Proteins are usually separated by the addition of salts or water-soluble organic solvents. Here, both methods were applied.4 Times the volume of methanol was effective in separating most of the proteins. However, methanol is less effective in extracting proteins from acidic solutions. The use of organic bases or buffers (ammonium acetate) can solve this problem.
3.2 Solubilization and quantification of proteins
( 1 ) The protein precipitate is resuspended in IEF buffer. If the starting material is 1 g of fresh tomato fruit tissue, 200 μl of IEF buffer is required.
( 2 ) The sample should be shaken at room temperature for at least 1 h (sometimes longer). Do not heat the sample as this will result in carbamylation of the proteins.

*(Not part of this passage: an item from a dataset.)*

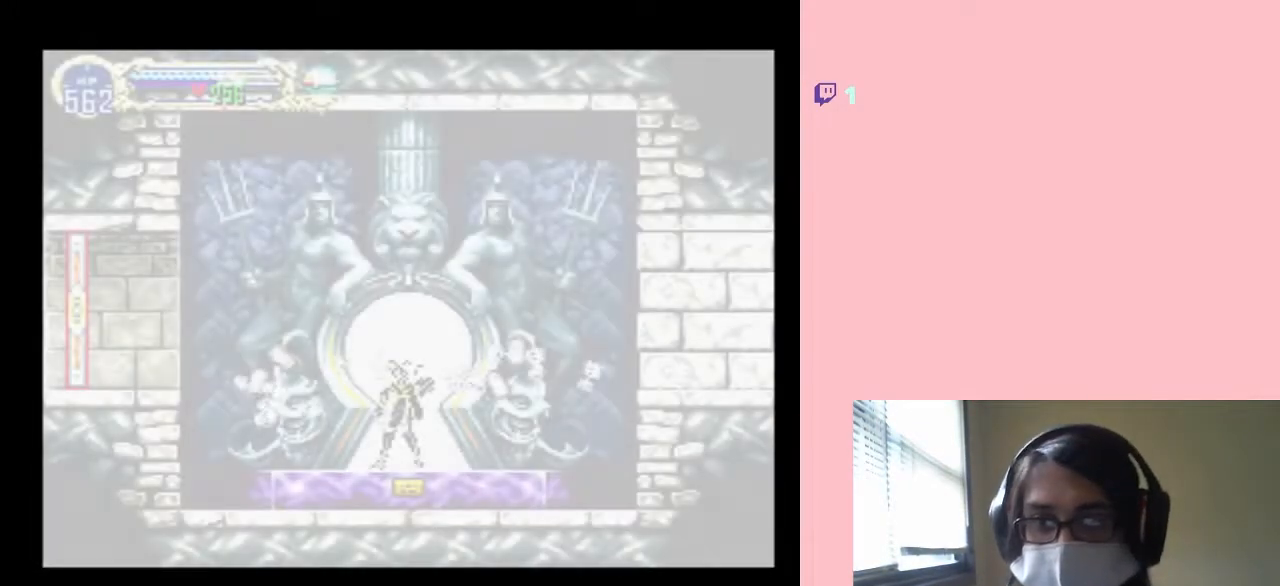
{"buttons": [], "left_stick": "center", "right_stick": "center", "events": []}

( 3 ) For quantification, some ovalbumin standards (8 dilutions from 0 μg/μl to 60 μg/μl) are diluted with IEF buffer. Then, 10 μl of 0.1 mol/L HCl was added to each dilution, and finally, the sample tubes, whether used for the standard curve or for the determination of the sample concentration, were volume-filled to 100 μl with distilled water.
( 4 ) Then 3.5 ml of diluted stain was added and the absorbance value of the sample solution was read at 595 nm.
For the determination of protein concentration in plant tissues, the Caulophylline blue method [9] is more suitable than the Lowry method [10] and the Biuret method because the latter two are based on the quantification of phenolic compounds [1]. However, it is not easy to quantify directly in the sample buffer due to the interference of IEF buffer components. Therefore, we adopted the modified Ramagli and Rodriguez method, which is based on the acidification of the sample buffer and can be used for the direct quantification of proteins dissolved in the sample buffer even if the buffer contains urea, carrier ampholytes, nonionic detergents, and thiols.